Prayer During Pandemic
Ever present God
Be with us in our isolation,
Be close to us in our distancing,
Be healing in our sickness,
Be joy in our sadness,
Be light in our darkness,
Be wisdom in our confusion,
Be all that is familiar when all is unfamiliar,
That when the doors reopen
We may…inhabit our communities,
And speak of your goodness to an emerging world.
–Andrew Nunn, Southwark Cathedral
Stay well and strong! Call any time: (847) 977-1984.
Dear Montgomery Place residents, families and staff,
Here are two spiritual resources I’ve found reassuring and inspiring this week. The first is from Michael Curry, Presiding Bishop of the Episcopal Church. You may remember him as the preacher at Prince Harry and Meghan Markle’s wedding.
And, Phyllis Booth kindly shared this poem by Unitarian minister Lynn Ungar. It’s been going viral (so to speak)!
What if you thought of it
as the Jews consider the Sabbath–
the most sacred of times?
Cease from travel.
Cease from buying and selling.
Give up, just for now,
on trying to make the world
different than it is.
Sing. Pray. Touch only those
to whom you commit your life.
And when your body has become still,
reach out with your heart.
Know that we are connected
in ways that are terrifying and beautiful.
(You can hardly deny it now).
Know that our lives are in one another’s hands.

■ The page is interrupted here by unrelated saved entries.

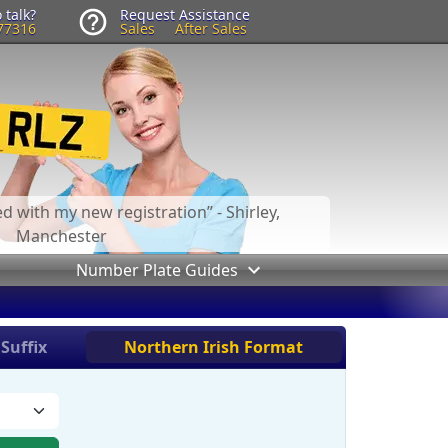
 talk?
Request Assistance
77316
Sales
After Sales
led with my new registration
- Shirley,
Manchester
Number Plate Guides
Suffix
Northern Irish Format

(Surely, this has come clear).
Do not reach out your hands.
Reach out your heart.
Reach out your words.
Reach out all the tendrils
of compassion that move, invisibly,
where we cannot touch.
Promise this world your love–
for better or for worse,
in sickness and in health,
so long as we all shall live.
Others of you have sent me reflections that help you make sense of things or focus on what matters most. I appreciate that, and look forward to more of this mutual sharing.
In the meantime, take care of yourselves and those around you. Stay strong and well. We’ll be in touch.